Imagining Angkor: Politics, Myths, and Archaeology
Speaker: Prof. Miriam Stark (Department of Anthropology, University of Hawaiʻi at Mānoa)
Time: 4:00 - 6:00 pm, 14th October, 2016 (Friday)
Venue: Lecture Theatre (L1), Institute of Chinese Studies, CUHK
Text: Sarah Chong (Research Assistant)
Angkor, as the capital city of the Khmer Empire for several centuries, has been mysterious and alluring in the eyes of many people. On 14th October 2016, our department and the Centre for Cultural Heritage Studies invited Prof. Miriam Stark from the Department of Anthropology, University of Hawaiʻi at Mānoa to give a public lecture on Angkor, helping to unveil the mystery of this place. The public lecture was co-organized by the Institute of Chinese Studies, Chiang Ching-kuo Asia-Pacific Centre for Chinese Studies, and the École française d'Extrême-Orient (EFEO). The history of Khmer Empire and Angkor, dating back to the 9th century all the way to the 15th century, have been the study interest of scholars of different fields. Prof. Stark adopted a historical approach to present her arguments and highlighted the importance of Angkor as a cultural heritage. Three major topics—politics, myths and archaeology—were discussed in the talk.

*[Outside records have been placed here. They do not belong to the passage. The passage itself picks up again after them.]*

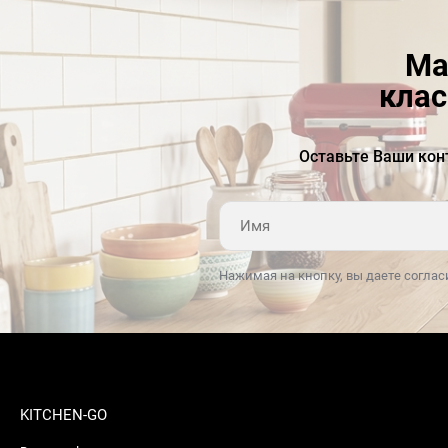
Ма
клас
Оставьте Ваши кон
Нажимая на кнопку, вы даете соглас
KITCHEN-GO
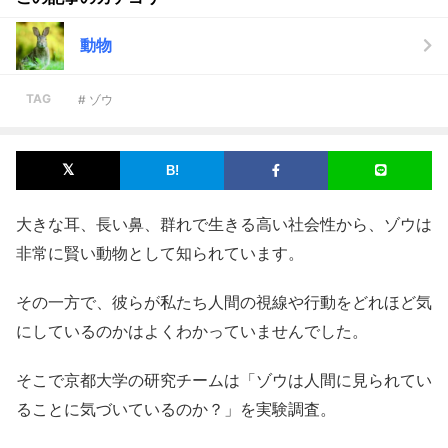
動物
TAG
# ゾウ
大きな耳、長い鼻、群れで生きる高い社会性から、ゾウは
非常に賢い動物として知られています。
その一方で、彼らが私たち人間の視線や行動をどれほど気
にしているのかはよくわかっていませんでした。
そこで京都大学の研究チームは「ゾウは人間に見られてい
ることに気づいているのか？」を実験調査。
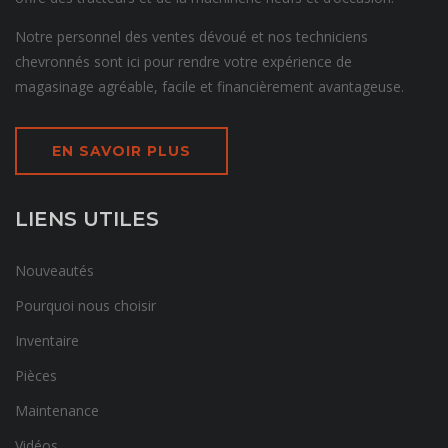
Notre personnel des ventes dévoué et nos techniciens
chevronnés sont ici pour rendre votre expérience de
magasinage agréable, facile et financièrement avantageuse.
EN SAVOIR PLUS
LIENS UTILES
Nouveautés
Pourquoi nous choisir
Inventaire
Pièces
Maintenance
Vidéos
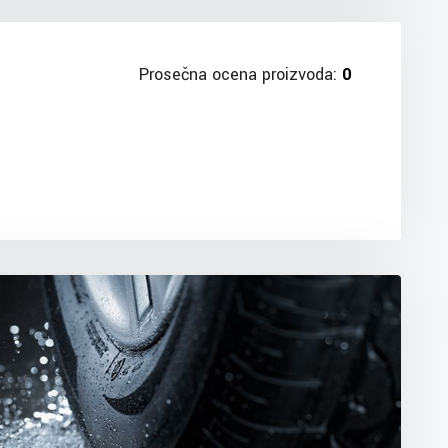
Prosečna ocena proizvoda:
0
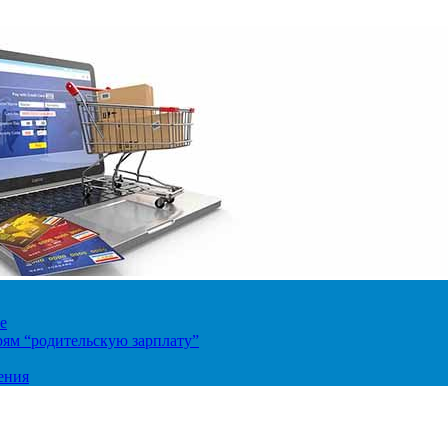
е
ям “родительскую зарплату”
ения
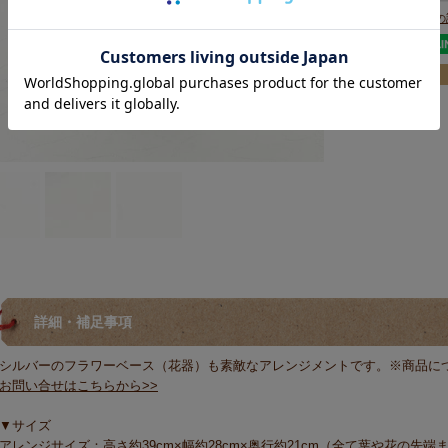
返品についての
詳細・補足事項
シルバーのフラワーベース（花器）も素敵なアレンジメントです。※商品に
お問い合せはこちらから>>
▼サイズ
アレンジサイズ：高さ約39cm×幅約28cm×奥行約21cm（全て葉や花の先端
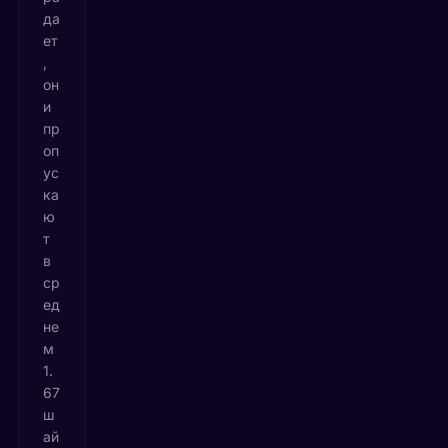
да
ет
,
он
и
пр
оп
ус
ка
ю
т
в
ср
ед
не
м
1.
67
ш
ай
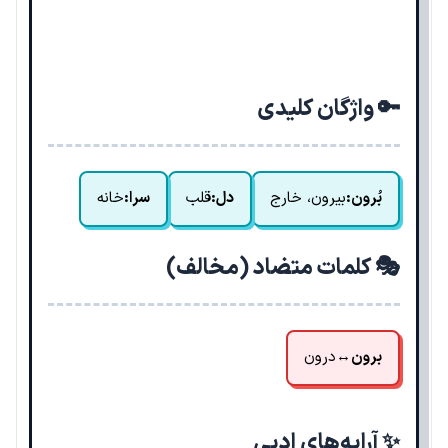
🔑 واژگان کلیدی
بُرون:
بیرون، خارج
دل:
قلب
سرا:
خانه
🎭 کلمات متضاد (مخالف)
برون
↔
درون
✨ آرایه‌های ادبی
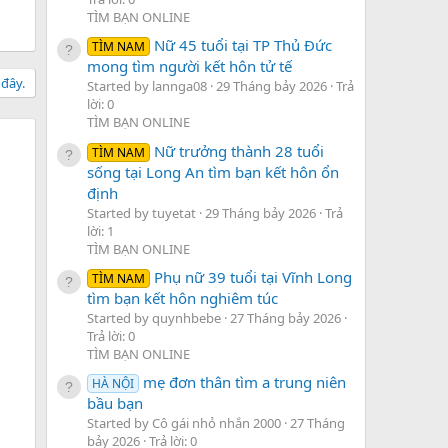
TÌM BẠN ONLINE
Nữ 45 tuổi tại TP Thủ Đức
TÌM NAM
mong tìm người kết hôn tử tế
 đây.
Started by lannga08
29 Tháng bảy 2026
Trả
lời: 0
TÌM BẠN ONLINE
Nữ trưởng thành 28 tuổi
TÌM NAM
sống tại Long An tìm bạn kết hôn ổn
định
Started by tuyetat
29 Tháng bảy 2026
Trả
lời: 1
TÌM BẠN ONLINE
Phụ nữ 39 tuổi tại Vĩnh Long
TÌM NAM
tìm bạn kết hôn nghiêm túc
Started by quynhbebe
27 Tháng bảy 2026
Trả lời: 0
TÌM BẠN ONLINE
mẹ đơn thân tìm a trung niên
HÀ NỘI
bầu bạn
Started by Cô gái nhỏ nhắn 2000
27 Tháng
bảy 2026
Trả lời: 0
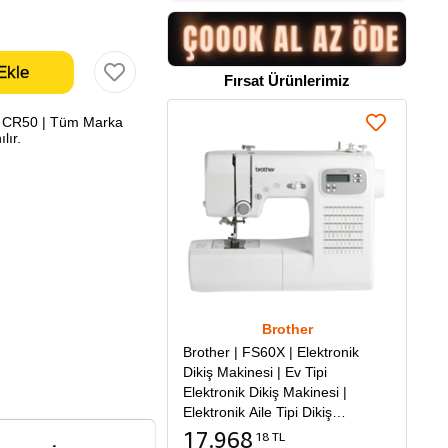
Fırsat Ürünlerimiz
| CR50 | Tüm Marka
lır.
Brother
Brother | FS60X | Elektronik
Dikiş Makinesi | Ev Tipi
Elektronik Dikiş Makinesi |
Elektronik Aile Tipi Dikiş
Makinesi
17.968
18 TL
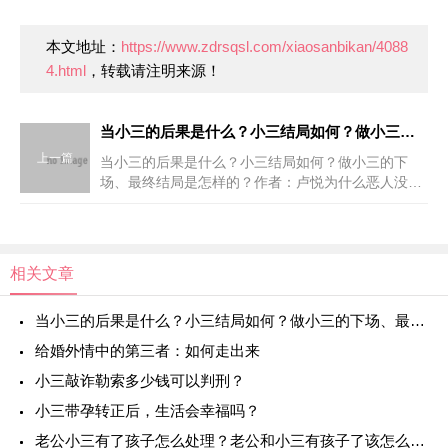
本文地址：
https://www.zdrsqsl.com/xiaosanbikan/4088
4.html
，转载请注明来源！
当小三的后果是什么？小三结局如何？做小三的下场、最终结局是怎样的？
上一篇
当小三的后果是什么？小三结局如何？做小三的下
场、最终结局是怎样的？作者：卢悦为什么恶人没有
恶报，男人离婚娶了小绿，为什么越过越幸福？这个
问题在我16年的婚姻咨询生涯中，被无数受伤的原配
问过，她们的眼泪
相关文章
当小三的后果是什么？小三结局如何？做小三的下场、最终结局是怎样的？
给婚外情中的第三者：如何走出来
小三敲诈勒索多少钱可以判刑？
小三带孕转正后，生活会幸福吗？
老公小三有了孩子怎么处理？老公和小三有孩子了该怎么办？老公外面有小三而且有小孩怎么办？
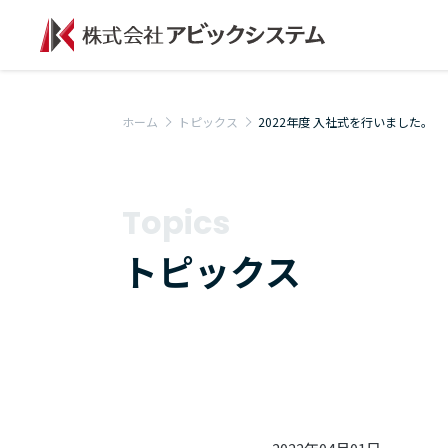
ホーム
トピックス
2022年度 入社式を行いました。
Topics
トピックス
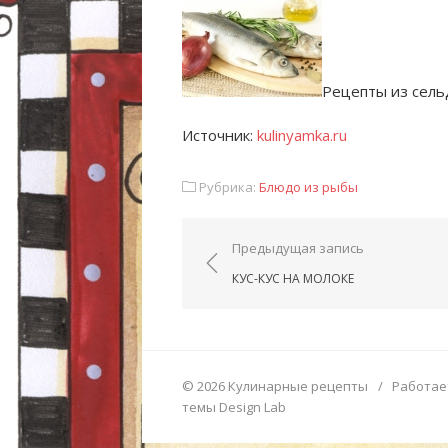
Рецепты из сель
Источник:
kulinyamka.ru
Рубрика:
Блюдо из рыбы
Навигация по запис
Предыдущая запись
КУС-КУС НА МОЛОКЕ
© 2026 Кулинарные рецепты
/
Работае
темы Design Lab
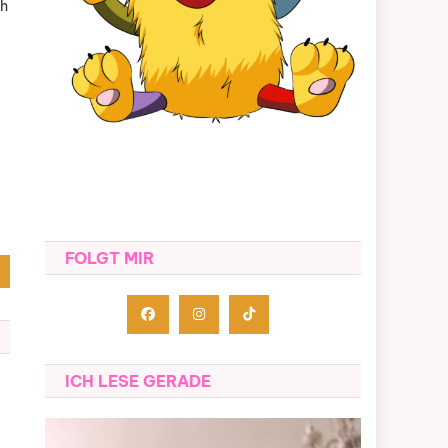
ch
FOLGT MIR
ICH LESE GERADE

|Prof. Miriam Stark giving the public lecture
Angkor is “intrinsically political”, as Prof. Stark described. It has been regarded as a representation of the entire country. Angkor Wat was always the key element on the national flags of Cambodia in different regime—from the flag of the French Protectorate of Cambodia starting from the Mid-19th century, to the flag of the Kingdom of Cambodia between 1950 and 1970 and the flag of the Democratic Kampuchea (the period of the Khmer Rouge). Prof. Stark emphasized that even today Angkor Wat has an important role to play not only in the national flag of Cambodia, but also in people’s everyday life. For instance, the image of Angkor Wat as well as the slogan “My Country, My Beer” can be found on the packaging of one of the most popular beer brands in Cambodia.

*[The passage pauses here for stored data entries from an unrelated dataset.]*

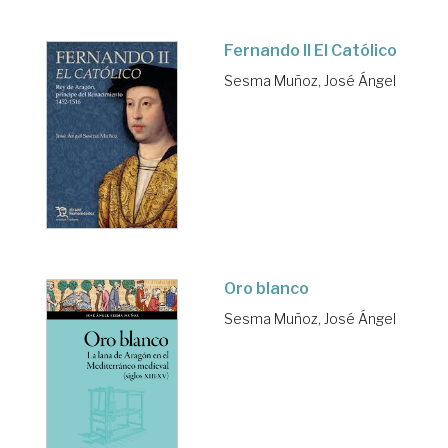
Fernando II El Católico
Sesma Muñoz, José Ángel
Oro blanco
Sesma Muñoz, José Ángel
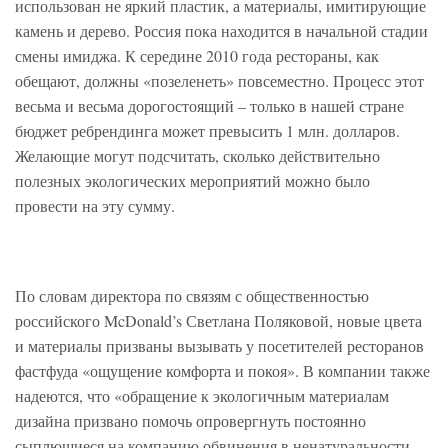
использован не яркий пластик, а материалы, имитирующие
камень и дерево. Россия пока находится в начальной стадии
смены имиджа. К середине 2010 года рестораны, как
обещают, должны «позеленеть» повсеместно. Процесс этот
весьма и весьма дорогостоящий – только в нашей стране
бюджет ребрендинга может превысить 1 млн. долларов.
Желающие могут подсчитать, сколько действительно
полезных экологических мероприятий можно было
провести на эту сумму.
По словам директора по связям с общественностью
российского McDonald’s Светлана Поляковой, новые цвета
и материалы призваны вызывать у посетителей ресторанов
фастфуда «ощущение комфорта и покоя». В компании также
надеются, что «обращение к экологичным материалам
дизайна призвано помочь опровергнуть постоянно
сыплющиеся на компанию обвинения в ненатуральности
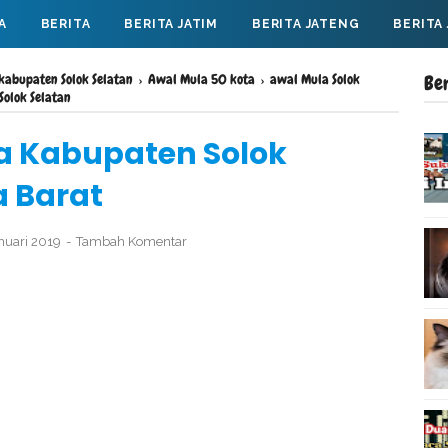
A
BERITA
BERITA JATIM
BERITA JATENG
BERITA
 kabupaten Solok Selatan
›
Awal Mula 50 kota
›
awal Mula Solok
Be
Solok Selatan
ya Kabupaten Solok
 Barat
anuari 2019
Tambah Komentar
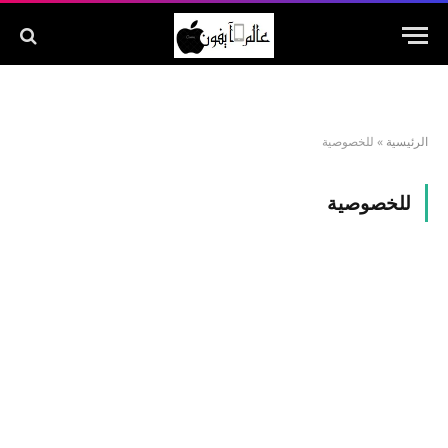
الرئيسية
»
للخصوصية
للخصوصية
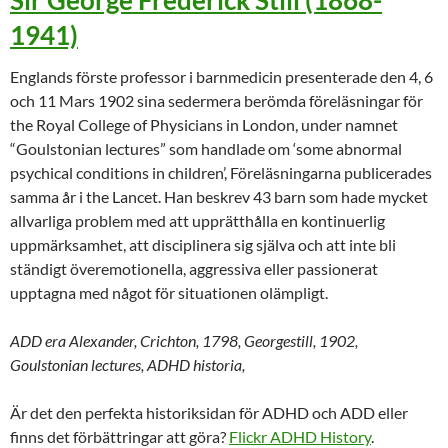
1941)
Englands förste professor i barnmedicin presenterade den 4, 6
och 11 Mars 1902 sina sedermera berömda föreläsningar för
the Royal College of Physicians in London, under namnet
“Goulstonian lectures” som handlade om ‘some abnormal
psychical conditions in children’, Föreläsningarna publicerades
samma år i the Lancet. Han beskrev 43 barn som hade mycket
allvarliga problem med att upprätthålla en kontinuerlig
uppmärksamhet, att disciplinera sig själva och att inte bli
ständigt överemotionella, aggressiva eller passionerat
upptagna med något för situationen olämpligt.
ADD era Alexander, Crichton, 1798, Georgestill, 1902,
Goulstonian lectures, ADHD historia,
Är det den perfekta historiksidan för ADHD och ADD eller
finns det förbättringar att göra?
Flickr ADHD History
.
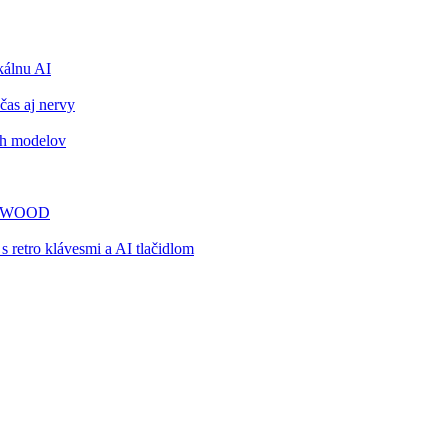
álnu AI
čas aj nervy
ch modelov
TY WOOD
retro klávesmi a AI tlačidlom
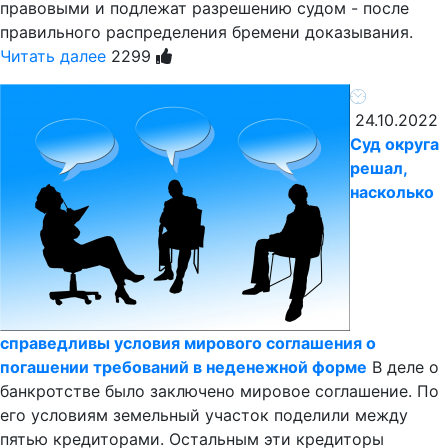
правовыми и подлежат разрешению судом - после
правильного распределения бремени доказывания.
Читать далее
2299
24.10.2022
Суд округа
решал,
насколько
справедливы условия мирового соглашения о
погашении требований в неденежной форме
В деле о
банкротстве было заключено мировое соглашение. По
его условиям земельный участок поделили между
пятью кредиторами. Остальным эти кредиторы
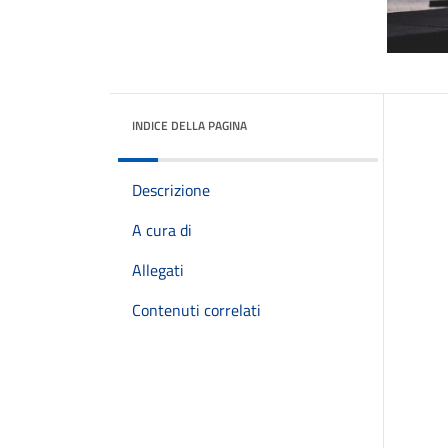
INDICE DELLA PAGINA
Descrizione
A cura di
Allegati
Contenuti correlati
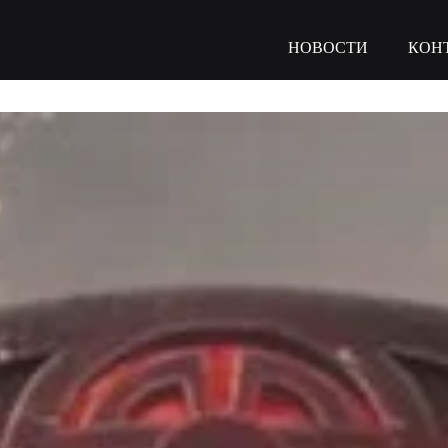
НОВОСТИ
КОН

The myths of Angkor have also framed the ways people view the past of Cambodia. In her talk, Prof. Stark discussed how Angkor has been imagined or interpreted by different groups of people. The European, as the outsiders, tend to portray Angkor with the image of Angkor Wat. The Musée Guimet in Paris has significant collections of the Pre-Angkorian and Angkorian artifacts and the replicas of Cambodian ancient temples’ fabrics. The Khmer, as the insiders, link up Angkor with different symbolic meanings. For the locals, Angkor is the key of their national identity and the sacred place of religion. Even when the Cambodian people moved to the refugee camp in Philippine during the Khmer Rouge regime, they built the model of Angkor Wat there, reflecting the importance of Angkor to them. Angkor, being a basic component of the Khmer identity, has significant influence on how people define Cambodia as well as how the Cambodian define their nation state.

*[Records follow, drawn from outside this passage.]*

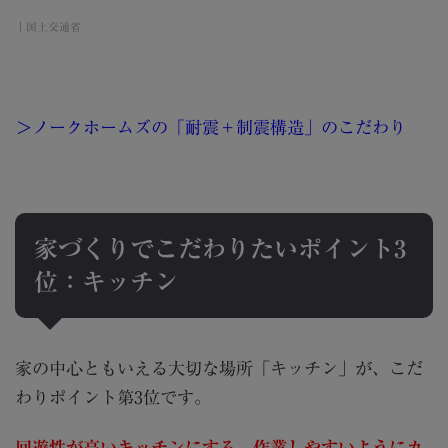
｜国土交通省
＞ノークホームズの「耐震＋制震構造」のこだわり
家づくりでこだわりたいポイント3
位：キッチン
家の中心ともいえる大切な場所「キッチン」が、こだ
わりポイント第3位です。
回遊性が高いキッチンにする、作業しやすいようにカ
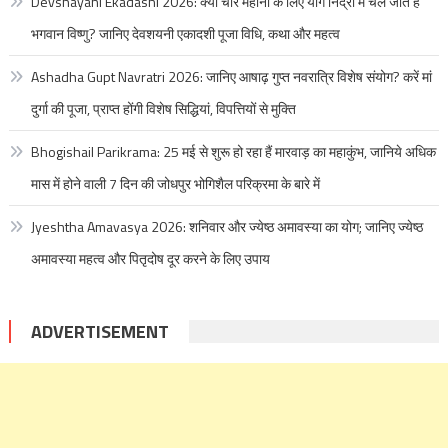
Devshayani Ekadashi 2026: क्यों चार महीनो के लिए योग निद्रा में चले जाते हैं
भगवान विष्णु? जानिए देवशयनी एकादशी पूजा विधि, कथा और महत्व
Ashadha Gupt Navratri 2026: जानिए आषाढ़ गुप्त नवरात्रि विशेष संयोग? करें मां
दुर्गा की पूजा, प्राप्त होंगी विशेष सिद्धियां, विपत्तियों से मुक्ति
Bhogishail Parikrama: 25 मई से शुरू हो रहा हैं मारवाड़ का महाकुंभ, जानिये अधिक
मास में होने वाली 7 दिन की जोधपुर भोगिशैल परिक्रमा के बारे में
Jyeshtha Amavasya 2026: शनिवार और ज्येष्ठ अमावस्या का योग; जानिए ज्येष्ठ
अमावस्या महत्व और पितृदोष दूर करने के लिए उपाय
ADVERTISEMENT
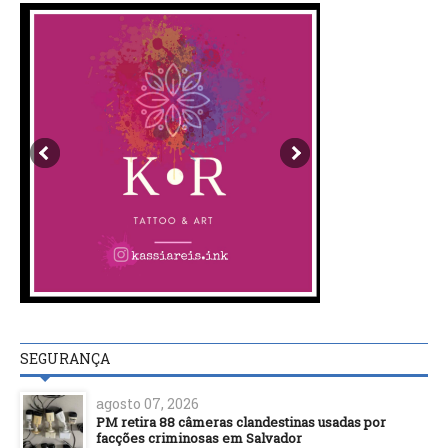
SEGURANÇA
agosto 07, 2026
PM retira 88 câmeras clandestinas usadas por
facções criminosas em Salvador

“If you want to understand Angkor, you must do archaeology,” Prof. Stark said. Prof. Stark emphasized how archaeology plays its role in reconstructing the picture of Angkor. Archaeological research helps to reveal the history of Cambodia from the early historic period (500 BCE), to the Pre-Angkorian period (500 CE), as well as the Angkorian period (1000 CE) and the collapse of Angkor (1500 CE). Prof. Stark also talked about the Greater Angkor Project III, which is a collaboration of various institutes. The project sheds light on the Angkorian urbanism in different periods. Prof. Stark shared her experience of participating in the project, with a special focus on the archaeological research on people’s lives in the past, including their residential pattern, where they lived and how they used the space.
People from different countries are doing archaeological research in Cambodia now. Prof. Stark pointed out that development is an opportunity for the country but at the same time a very big challenge to Cambodia’s archaeological record. Fortunately, the Ministry of Environment and other stakeholders have been working together to ensure the protection of heritage and the continuous development of economy.